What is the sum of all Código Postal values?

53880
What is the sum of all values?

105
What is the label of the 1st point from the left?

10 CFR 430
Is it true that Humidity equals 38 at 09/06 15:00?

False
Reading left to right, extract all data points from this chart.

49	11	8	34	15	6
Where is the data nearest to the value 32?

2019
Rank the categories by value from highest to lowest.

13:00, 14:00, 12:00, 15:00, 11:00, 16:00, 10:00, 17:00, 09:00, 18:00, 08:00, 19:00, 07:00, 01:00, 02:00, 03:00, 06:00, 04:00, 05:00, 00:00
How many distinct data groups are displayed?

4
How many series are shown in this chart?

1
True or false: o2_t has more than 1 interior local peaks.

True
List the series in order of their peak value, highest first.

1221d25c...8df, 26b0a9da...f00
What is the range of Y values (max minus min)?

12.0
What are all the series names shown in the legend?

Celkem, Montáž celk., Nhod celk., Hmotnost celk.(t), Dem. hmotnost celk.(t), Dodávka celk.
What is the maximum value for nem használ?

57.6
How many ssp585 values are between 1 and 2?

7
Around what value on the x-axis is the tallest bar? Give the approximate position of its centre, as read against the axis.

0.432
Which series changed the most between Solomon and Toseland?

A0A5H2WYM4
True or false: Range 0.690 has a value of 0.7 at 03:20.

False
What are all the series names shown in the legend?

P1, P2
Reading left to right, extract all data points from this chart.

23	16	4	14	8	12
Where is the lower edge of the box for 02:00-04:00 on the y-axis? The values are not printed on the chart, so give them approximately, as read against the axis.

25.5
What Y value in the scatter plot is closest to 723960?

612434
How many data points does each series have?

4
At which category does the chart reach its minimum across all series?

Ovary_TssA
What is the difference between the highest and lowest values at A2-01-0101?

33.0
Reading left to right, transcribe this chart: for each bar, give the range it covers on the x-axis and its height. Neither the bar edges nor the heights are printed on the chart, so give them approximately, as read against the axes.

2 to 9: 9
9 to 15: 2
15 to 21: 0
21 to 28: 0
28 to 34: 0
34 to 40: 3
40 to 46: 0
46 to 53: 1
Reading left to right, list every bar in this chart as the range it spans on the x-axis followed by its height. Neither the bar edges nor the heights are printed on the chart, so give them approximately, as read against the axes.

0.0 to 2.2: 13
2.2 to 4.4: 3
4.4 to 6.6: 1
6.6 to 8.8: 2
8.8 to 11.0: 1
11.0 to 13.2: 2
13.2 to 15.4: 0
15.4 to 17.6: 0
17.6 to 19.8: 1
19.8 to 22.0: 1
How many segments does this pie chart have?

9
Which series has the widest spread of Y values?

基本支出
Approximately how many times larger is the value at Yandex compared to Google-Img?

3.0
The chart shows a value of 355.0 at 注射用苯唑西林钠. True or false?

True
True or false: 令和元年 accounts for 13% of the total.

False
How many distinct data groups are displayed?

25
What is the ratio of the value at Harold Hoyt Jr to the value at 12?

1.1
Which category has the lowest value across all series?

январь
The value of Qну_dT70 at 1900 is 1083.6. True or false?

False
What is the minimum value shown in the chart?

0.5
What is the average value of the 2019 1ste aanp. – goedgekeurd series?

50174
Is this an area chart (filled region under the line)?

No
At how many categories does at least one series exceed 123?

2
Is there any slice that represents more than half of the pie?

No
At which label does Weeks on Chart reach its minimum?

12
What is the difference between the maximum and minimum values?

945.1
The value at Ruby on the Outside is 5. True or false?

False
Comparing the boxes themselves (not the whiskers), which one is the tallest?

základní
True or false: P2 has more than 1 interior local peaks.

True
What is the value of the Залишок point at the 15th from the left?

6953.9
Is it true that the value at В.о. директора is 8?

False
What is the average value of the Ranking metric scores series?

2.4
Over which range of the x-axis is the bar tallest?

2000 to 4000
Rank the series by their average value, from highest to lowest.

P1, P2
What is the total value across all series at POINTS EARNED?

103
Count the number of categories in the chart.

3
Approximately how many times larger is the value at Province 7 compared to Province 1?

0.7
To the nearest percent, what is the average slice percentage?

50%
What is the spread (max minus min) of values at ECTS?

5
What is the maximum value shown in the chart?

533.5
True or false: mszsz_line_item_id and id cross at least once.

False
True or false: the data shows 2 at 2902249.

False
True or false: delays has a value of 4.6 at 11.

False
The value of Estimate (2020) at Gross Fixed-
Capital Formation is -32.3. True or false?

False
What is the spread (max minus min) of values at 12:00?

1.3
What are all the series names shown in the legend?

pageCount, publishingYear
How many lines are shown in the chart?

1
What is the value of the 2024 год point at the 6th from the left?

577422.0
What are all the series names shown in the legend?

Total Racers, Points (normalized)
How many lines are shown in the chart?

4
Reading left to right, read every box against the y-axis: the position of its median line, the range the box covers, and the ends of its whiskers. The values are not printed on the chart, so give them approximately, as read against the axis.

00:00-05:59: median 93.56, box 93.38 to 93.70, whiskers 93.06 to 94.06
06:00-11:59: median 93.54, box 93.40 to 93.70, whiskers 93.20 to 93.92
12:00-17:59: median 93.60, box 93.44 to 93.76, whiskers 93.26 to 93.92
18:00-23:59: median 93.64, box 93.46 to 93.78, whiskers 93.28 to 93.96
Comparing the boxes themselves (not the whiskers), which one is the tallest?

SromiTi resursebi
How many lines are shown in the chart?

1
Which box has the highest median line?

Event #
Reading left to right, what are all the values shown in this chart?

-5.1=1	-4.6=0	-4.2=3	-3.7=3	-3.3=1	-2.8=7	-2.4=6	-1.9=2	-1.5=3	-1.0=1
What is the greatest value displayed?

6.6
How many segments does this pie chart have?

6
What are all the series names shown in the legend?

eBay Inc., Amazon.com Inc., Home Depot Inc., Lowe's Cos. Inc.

◆ **WHAT THE EXERCISE ASKS**
How many lines in the records above contain the string "heights"? Reply with the number only.

◆ **PROBLEM SOLUTION**
2